Strategic and Tactical Planning

Strategic and Tactical Planning

The word strategy refers to your big-picture goal—what you are trying to accomplish. The word tactics refers to specific actions you will take to achieve your goal. When you solve a problem or tackle a project, you need to plan both strategically and tactically.

Planning

Using a Planning Sheet

A planning sheet like the one below can help you define your strategic and tactical plans.

Start by naming the issue you are addressing. Then write an overall goal, which identifies the problem and your solution. You'll also create objectives by answering the 5 W’s and H about your solution. That's your strategic plan.

Afterward, you shift to tactical planning by considering the 4 T’s: tasks, time, team, and tools. When you finish your planning sheet, you'll have a much clearer sense of how to achieve your goal.

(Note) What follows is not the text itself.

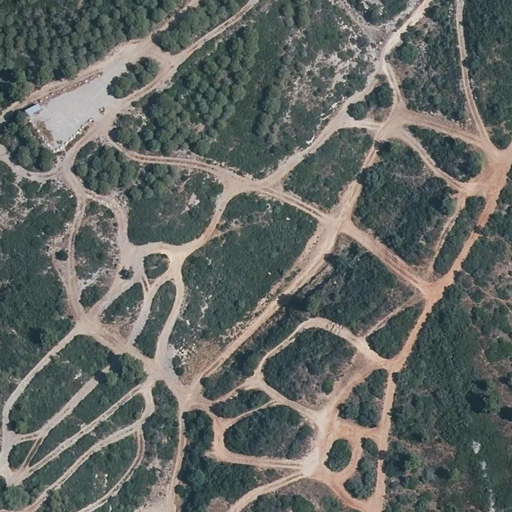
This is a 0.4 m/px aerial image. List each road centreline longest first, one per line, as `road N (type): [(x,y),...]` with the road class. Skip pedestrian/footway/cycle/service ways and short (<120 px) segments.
road 1 (track): [(414,0),(390,33),(399,107),(307,280),(204,377),(187,409),(181,455),(153,511)]
road 2 (track): [(460,0),(466,76),(497,180),(490,208),(393,372),(378,511)]
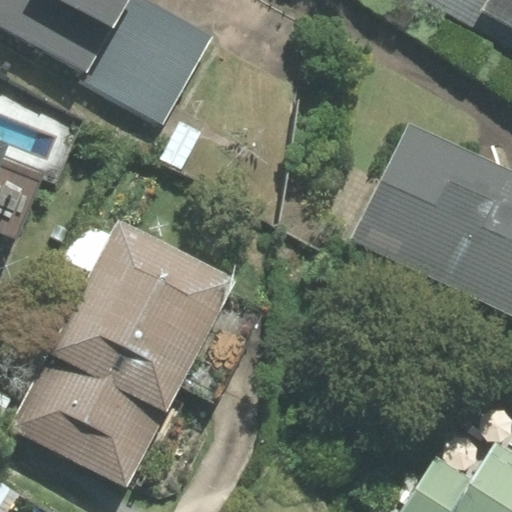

Planning Sheet (Google Doc)

Project

Update Quarterly Product Catalog

Goal

We will revise our catalog to create a magazine-like feel, with feature stories that will engage our customers and a voice and design that better represent our brand.

Who? The marketing, sales, editorial, and design staffs
What? Will rework our existing catalog to add magazine elements
Where? In two-page spreads in each of the four major sections of the catalog
When? Starting in January with the new catalog printed and shipped by March
Why? To better engage our audience and to better present our brand
How? Feature topics will be assigned, features written, and spreads designed.

Time

Tasks

Jan 5 Meet to decide on four features and assign to writers.
Jan 15 Review first drafts of features and return for revisions.
Jan 20 Turn over final features to design.
Jan 27 Send full catalog to proofreading.
Feb 3 Enter proofreading changes and send to printer.
Feb 23 Receive printed catalogs in warehouse.

Team

This plan involves marketing, sales, editorial, and the president as well as our broad customer base.

Tools

Equipment Computers, Google docs, InDesign
Materials Existing catalog files
Information Market trends, customer surveys, customer questions/complaints
Resources Research into feature topics

Applying Your Plan

Simply completing a planning sheet helps you clarify your thinking, but your plan can also guide you throughout the process of creating your solution.

  1. Road Map: Your planning keeps your eyes on your destination and the way you plan to get there.

  2. Team Builder: A clear plan helps you get your team focused on the same goal and helps you delegate tasks.

  3. Schedule: The tactical half of your plan helps you coordinate teams to complete tasks at the right time.

  4. Benchmark: Your goal and objectives let you evaluate progress at all stages of the process.